== Assignment ==
After reading the data below, copy out every line that contains the word "from".

== Material to process ==
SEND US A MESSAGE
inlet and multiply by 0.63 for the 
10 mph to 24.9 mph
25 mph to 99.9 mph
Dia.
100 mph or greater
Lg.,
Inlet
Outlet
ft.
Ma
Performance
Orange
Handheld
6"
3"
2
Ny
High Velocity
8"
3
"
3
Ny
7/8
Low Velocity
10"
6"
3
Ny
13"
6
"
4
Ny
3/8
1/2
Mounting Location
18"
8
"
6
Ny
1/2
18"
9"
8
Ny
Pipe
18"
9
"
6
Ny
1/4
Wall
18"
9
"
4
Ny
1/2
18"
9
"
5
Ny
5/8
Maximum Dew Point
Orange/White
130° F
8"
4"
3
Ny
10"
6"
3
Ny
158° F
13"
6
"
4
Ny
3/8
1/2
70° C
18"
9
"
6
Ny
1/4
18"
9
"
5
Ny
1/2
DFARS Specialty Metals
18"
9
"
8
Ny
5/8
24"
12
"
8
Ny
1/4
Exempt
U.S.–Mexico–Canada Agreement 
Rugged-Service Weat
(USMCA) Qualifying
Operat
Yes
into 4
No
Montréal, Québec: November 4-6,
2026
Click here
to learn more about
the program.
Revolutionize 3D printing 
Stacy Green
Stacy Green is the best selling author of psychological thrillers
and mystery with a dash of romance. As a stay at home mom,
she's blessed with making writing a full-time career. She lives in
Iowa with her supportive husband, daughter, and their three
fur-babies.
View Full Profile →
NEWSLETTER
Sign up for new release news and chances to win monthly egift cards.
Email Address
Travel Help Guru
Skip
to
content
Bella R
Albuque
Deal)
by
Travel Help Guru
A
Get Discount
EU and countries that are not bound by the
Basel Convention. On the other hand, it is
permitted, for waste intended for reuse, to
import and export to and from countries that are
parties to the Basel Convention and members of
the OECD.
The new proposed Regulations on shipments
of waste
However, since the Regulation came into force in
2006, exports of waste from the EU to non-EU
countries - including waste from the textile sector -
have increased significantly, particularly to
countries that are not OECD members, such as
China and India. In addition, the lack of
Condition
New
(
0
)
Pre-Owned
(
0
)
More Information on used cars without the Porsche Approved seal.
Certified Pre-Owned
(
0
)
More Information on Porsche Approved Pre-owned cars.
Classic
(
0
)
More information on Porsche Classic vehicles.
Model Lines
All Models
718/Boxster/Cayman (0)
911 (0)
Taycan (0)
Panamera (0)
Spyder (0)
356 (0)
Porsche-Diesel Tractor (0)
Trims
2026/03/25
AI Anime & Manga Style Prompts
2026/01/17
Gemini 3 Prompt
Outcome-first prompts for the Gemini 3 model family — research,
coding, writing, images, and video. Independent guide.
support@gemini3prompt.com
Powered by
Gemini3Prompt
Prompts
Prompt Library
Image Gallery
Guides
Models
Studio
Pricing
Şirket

== Solution to this problem ==
import and export to and from countries that are
2006, exports of waste from the EU to non-EU
countries - including waste from the textile sector -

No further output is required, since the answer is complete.